# Excerpted passage start

Question

if the following function is of the form : $acdot f(x - h) + k$, state the function as cubic or cube root, give the coordinates of the inflection point and the factor of vertical dilation (as a fraction when necessary) $y = -(x - 3)^3 + 2$

• function:
• point of inflection: $(h,k)$
• factor of vertical dilation $a=$
• increasing or decreasing:

Explanation:

Step1: Identify function type

The given function $y = -(x - 3)^3 + 2$ has the variable raised to the power of 3, so it is a cubic function.

Step2: Find inflection point

For the form $a\cdot f(x-h)+k$, the inflection point is $(h,k)$. Here $h=3$, $k=2$, so the point is $(3,2)$.

Step3: Find vertical dilation factor

In the form $a\cdot f(x-h)+k$, $a$ is the vertical dilation factor. Comparing to $y = -(x - 3)^3 + 2$, we get $a=-1$.

Step4: Determine increasing/decreasing

Take the derivative: $y' = -3(x - 3)^2$. Since $(x - 3)^2\geq0$ for all real $x$, $y'\leq0$ (and only equals 0 at $x=3$), so the function is decreasing.

Answer:

• Function: Cubic
• Point of inflection: $(3, 2)$
• Factor of vertical dilation $a$: $-1$
• Increasing or Decreasing: Decreasing

# Excerpted passage end

• Stated goal 1
Answer these questions using the worked solution on the cubic function:
(a) What coordinates does it give for the point of inflection?
(b) What value does it find for the vertical dilation factor a?
(c) What derivative does it take to decide whether the function increases or decreases?
• Stated goal 2
Summarize the worked solution on the cubic function in two sentences.
• Stated goal 3
Transcribe the worked solution on the cubic function from "The given function" up to and including "point is $(3,2)$.".

# Available data start

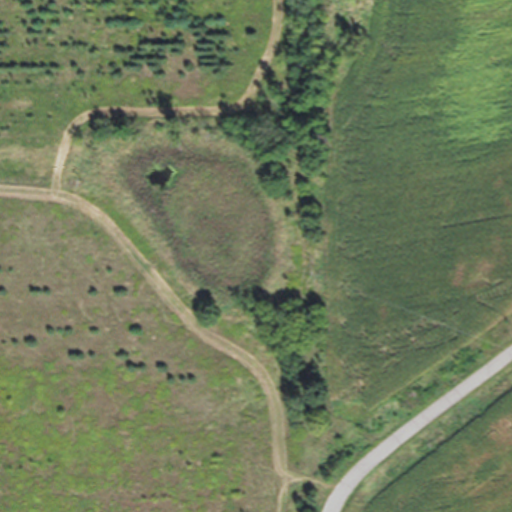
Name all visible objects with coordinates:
road: (418, 434)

# Available data end

• Solution 1
(a) (3, 2)
(b) −1
(c) y' = −3(x − 3)²

• Solution 2
The function y = −(x − 3)³ + 2 is identified as cubic because the variable is raised to the power of 3, and comparing it with the form a·f(x − h) + k gives an inflection point of (3, 2) and a vertical dilation factor of −1. Its derivative, y' = −3(x − 3)², is never positive and equals 0 only at x = 3, so the function is decreasing.

• Solution 3
The given function $y = -(x - 3)^3 + 2$ has the variable raised to the power of 3, so it is a cubic function.

Step2: Find inflection point

For the form $a\cdot f(x-h)+k$, the inflection point is $(h,k)$. Here $h=3$, $k=2$, so the point is $(3,2)$.